Wenn du die eine wahre Realität kennst, wirst du wieder genau dort ankommen, wo du jetzt bist. Du trinkst deinen Tee noch genauso, wie vorher. Du siehst nur alles anders.

Soulbirdge

Wenn du denkst, es gäbe ein Gehirn, dass sich alles nur vorstellt, so muss doch zumindest das Gehirn existieren ^^

Ohne ein einziges Wesen, das des Denkens befähigt wäre, würde auch nicht nur ein einziger Gedanke über das Denken getätigt, wie ich es soeben tue.
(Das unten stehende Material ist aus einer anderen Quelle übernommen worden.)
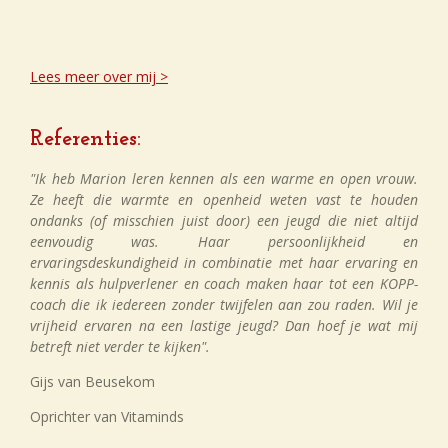
Lees meer over mij >
Referenties:
"Ik heb Marion leren kennen als een warme en open vrouw.
Ze heeft die warmte en openheid weten vast te houden
ondanks (of misschien juist door) een jeugd die niet altijd
eenvoudig was. Haar persoonlijkheid en
ervaringsdeskundigheid in combinatie met haar ervaring en
kennis als hulpverlener en coach maken haar tot een KOPP-
coach die ik iedereen zonder twijfelen aan zou raden. Wil je
vrijheid ervaren na een lastige jeugd? Dan hoef je wat mij
betreft niet verder te kijken".
Gijs van Beusekom
Oprichter van Vitaminds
Und zugleich kann unsere Existenz nicht, oder wenn überhaupt nur die physische, von jemand anders erdacht oder gar geträumt sein, da es die Gedanken sind, die das Ich bilden. Denn was an Physischem zu uns gehört und was nicht, wird durch uns selbst bestimmt, durch unsere Gedanken. Wenn ich mir jemanden an einem Tisch sitzend eine Aufschrift lesend vorstelle und diese Person in Gedanken die Wörter jener Schrift vor sich her sprechen lasse, so erdenke ich zwar ein anderes tätiges Wesen in meinem Geiste, doch seine Gedanken sind die meinen. Ich kann ihn nichts anderes denken lassen, wie ich. Also sind wir eins. Und sobald ich es könnte - die Gedanken teilen -, wäre ein neues Ich geboren. Ich kann also guten Gewissens behaupten: Cogito ergo sum!